Do you have plan to implement unsupervised versions of GraphSAGE?

Question

Do you have plan to implement unsupervised versions of GraphSAGE?

chenwgen opened this issue 7 years ago · 12 comments

Hi, do you have plan to implement unsupervised versions of GraphSAGE? thanks.

Answer 1 · 2018-04-05T22:29:44.000Z

You just need to change the loss function to Eq. 1 from the original paper.

Answer 2 · 2018-05-09T08:08:57.000Z

@unsuthee have you implemented it? I have changed the loss function to Eq. 1 but the embeddings do not make sense: connected nodes do not have close embeddings. They are different from the tensorflow version.

Answer 3 · 2018-06-06T01:05:14.000Z

I've implemented the unsupervised version, by training the model using random walks or network edges. However, the converging is wired. Discussions are welcome.

Answer 4 · 2018-06-24T13:33:31.000Z

One thing that is necessary is to constrain the embeddings to be unit length. This is mentioned in the appendix of the paper I think. For instance you can use cosine instead of the dot product to achieve this. Though this is a minor thing, it can have a big impact on convergence.

Answer 5 · 2018-06-24T13:34:51.000Z

Sadly, I don't plan on implementing the unsupervised any time soon, but pull requests are welcome! :)

Answer 6 · 2018-06-24T14:06:58.000Z

@williamleif That makes sense now! Thanks for pointing out!

Answer 7 · 2018-07-03T03:45:58.000Z

Hi @HongxuChenUQ, is it possible for you to share the loss code you made for unsupervised version?

Actually, I tried to combine loss_label and loss_network and found the F1 score lifts from 0.88 to 0.93. But when I leave the loss_network alone, there will be none grad to the model's weight. Since I am new to PyTorch, it is really annoying! I can't figure out the problem.

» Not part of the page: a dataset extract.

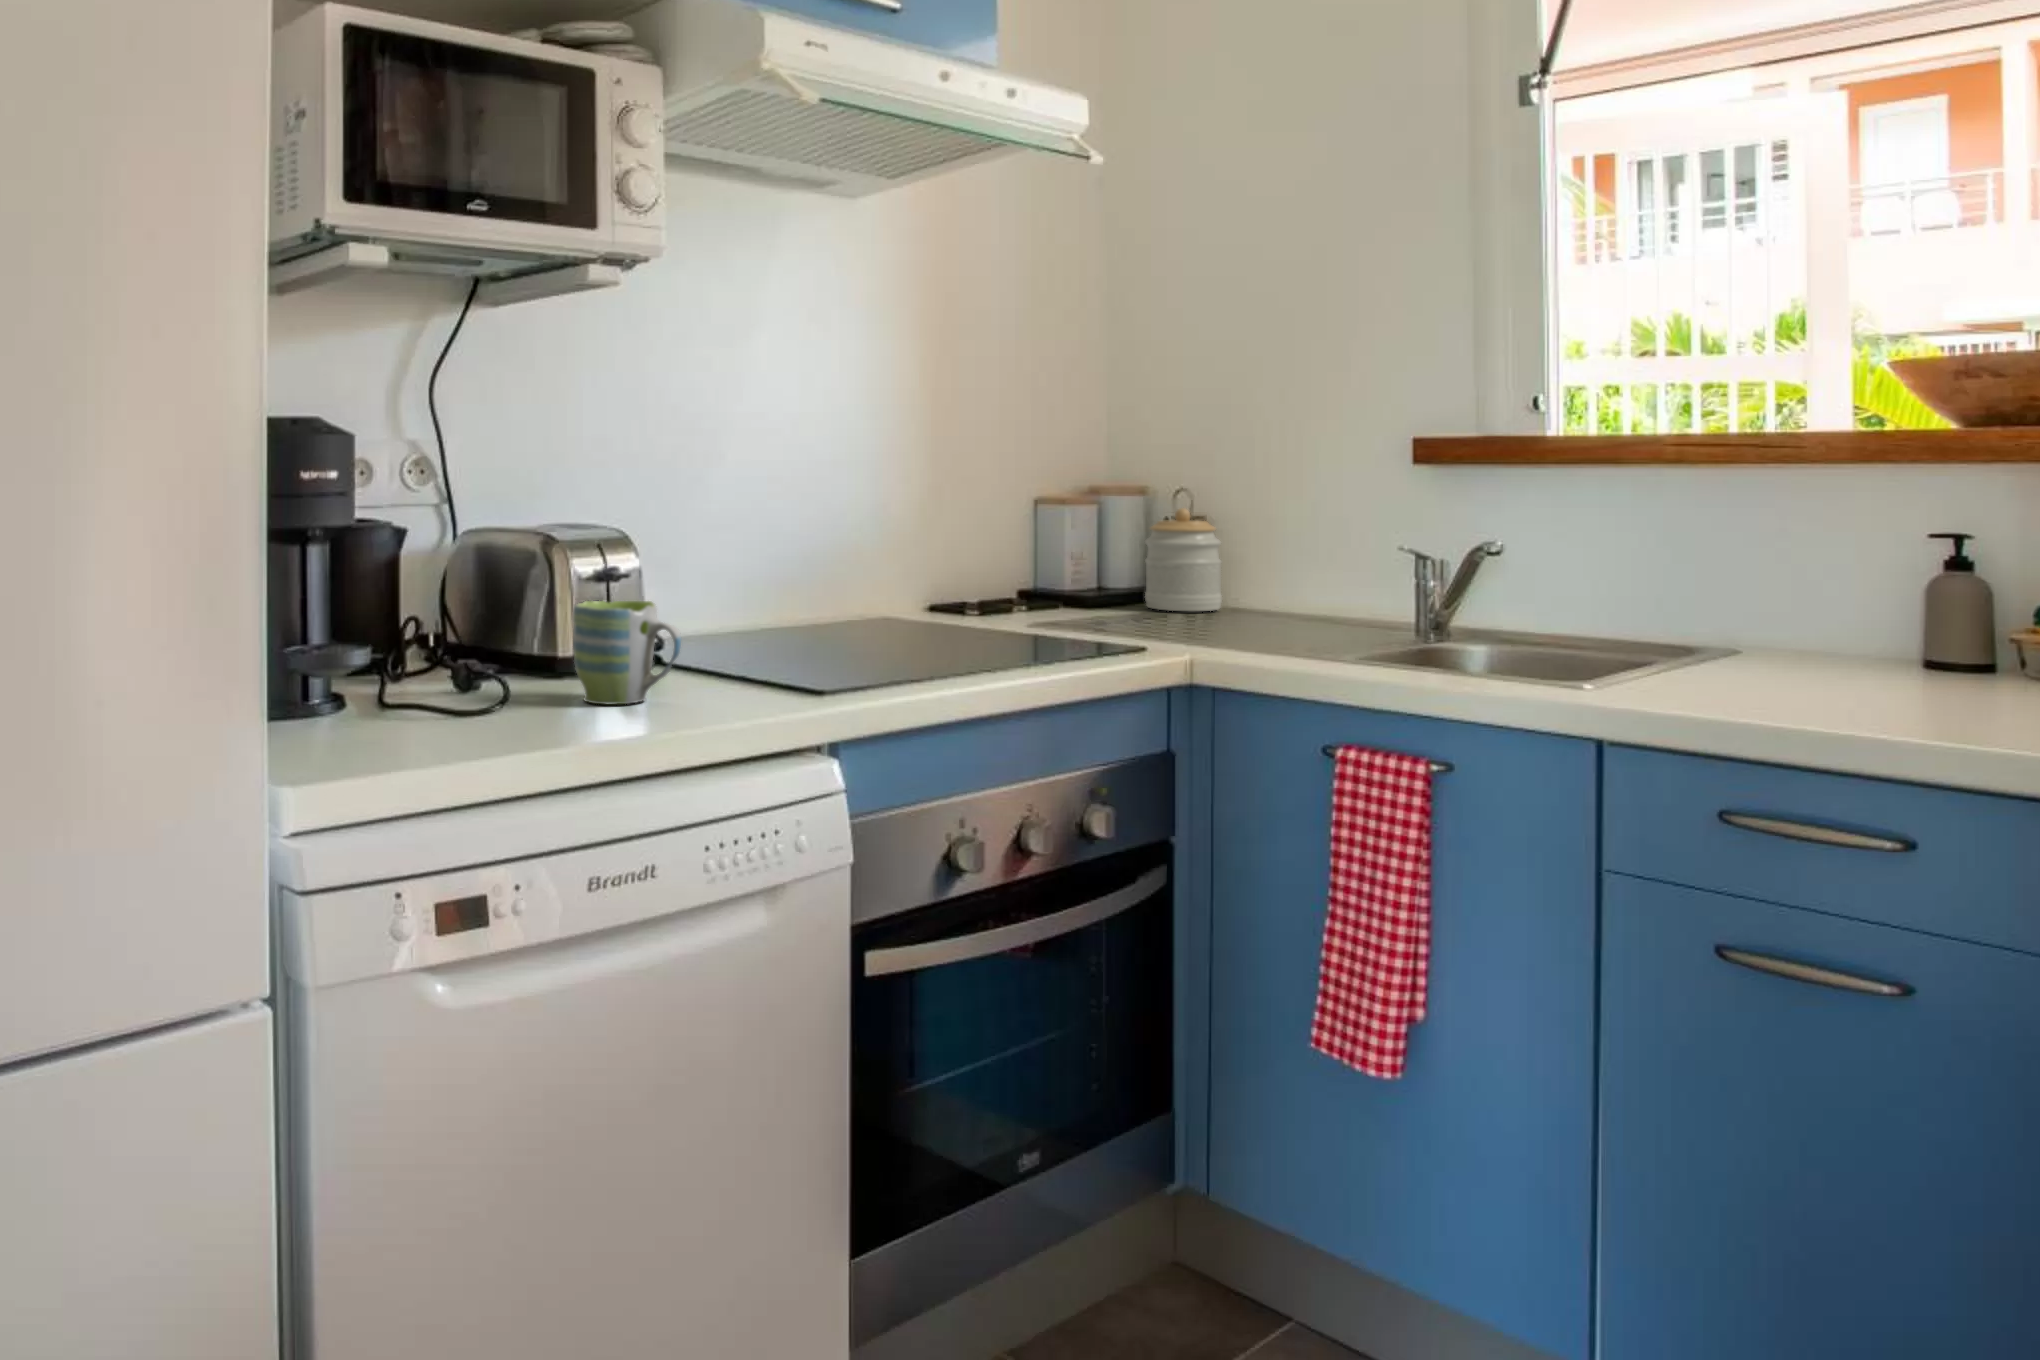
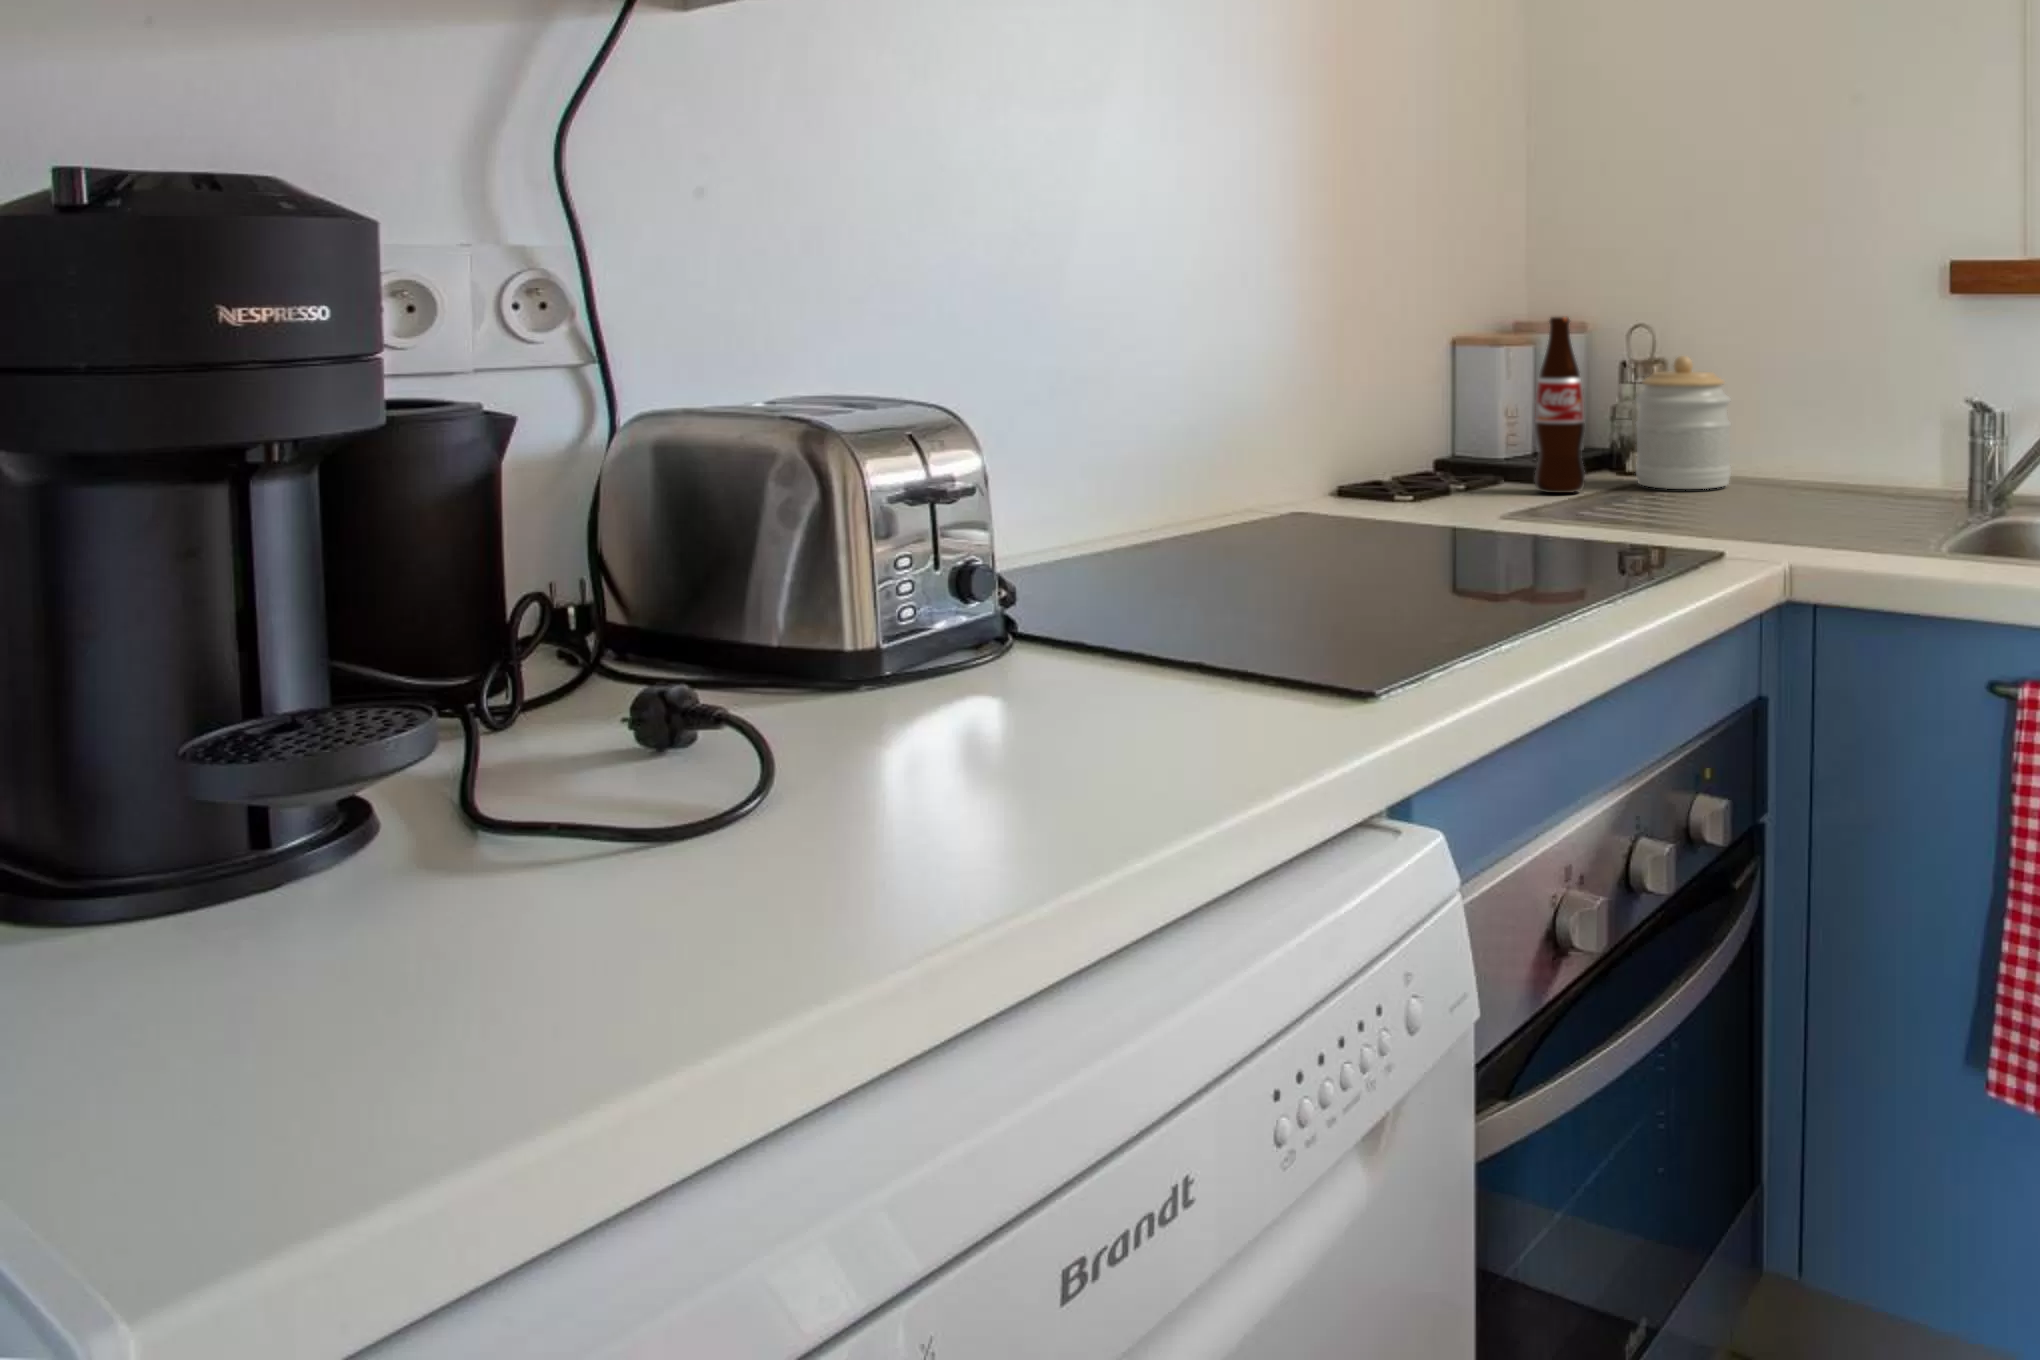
bottle: none [1059,477,1098,610] -> present [1535,317,1585,493]
mug: present [573,601,681,704] -> none [922,557,1152,778]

Below is my loss code, where nodes and negtive_samples are node lists.

def loss(self, nodes, negtive_samples, num_neighs, labels):
        loss_list = []
        z_negtive_samples = self.enc(negtive_samples).t()
        z_querys = self.enc(nodes).t()
        for i,query in enumerate(nodes):
            z_query = z_querys[i]
            neighbors = list(self.adj_lists[int(query)])[:num_neighs]
            z_neighbors = self.enc(neighbors).t()
            pos = torch.min(torch.sigmoid(torch.tensor([torch.dot(z_query,z_neighbor) for z_neighbor in z_neighbors]))).requires_grad_()
            neg = torch.max(torch.sigmoid(torch.tensor([torch.dot(z_query,z_ns) for z_ns in z_negtive_samples]))).requires_grad_()
            loss_list.append(torch.max(Variable(torch.tensor(0.0)),neg-pos+self.margin))
        loss_net = Variable(torch.mean(torch.tensor(loss_list)),requires_grad=True)
        scores = self.forward(nodes)
        loss_sup = self.xent(scores, labels.squeeze())
        return loss_sup+loss_net

Answer 8 · 2018-07-03T06:44:36.000Z

@HongxuChenUQ Really appreciate that! What about your performance of F1 score?

Answer 9 · 2018-07-03T07:40:19.000Z

@fs302 I've tested it on AUC performance, it is good. You will have to train a classifier if you want to test it on F1 score.

Answer 10 · 2018-07-03T08:17:36.000Z

@HongxuChenUQ Yes, I use a 2-layer NN as downstream classifier, but only achieve F1=0.31, which is much lower than End-to-End supervised version(F1=0.84) on the same embedding setting.

I wonder if it might be the difference of positive & negative pair sampling.

Answer 11 · 2018-07-03T13:27:15.000Z

Thanks to @HongxuChenUQ, after tuning the learning rate of downstream classifier and generate a robust negative samples, the best F1 hit 0.76 for unsupervised version.

Answer 12 · 2019-01-31T17:26:05.000Z

@fs302 @ @HongxuChenUQ is it possible to share the code for unsupervised version?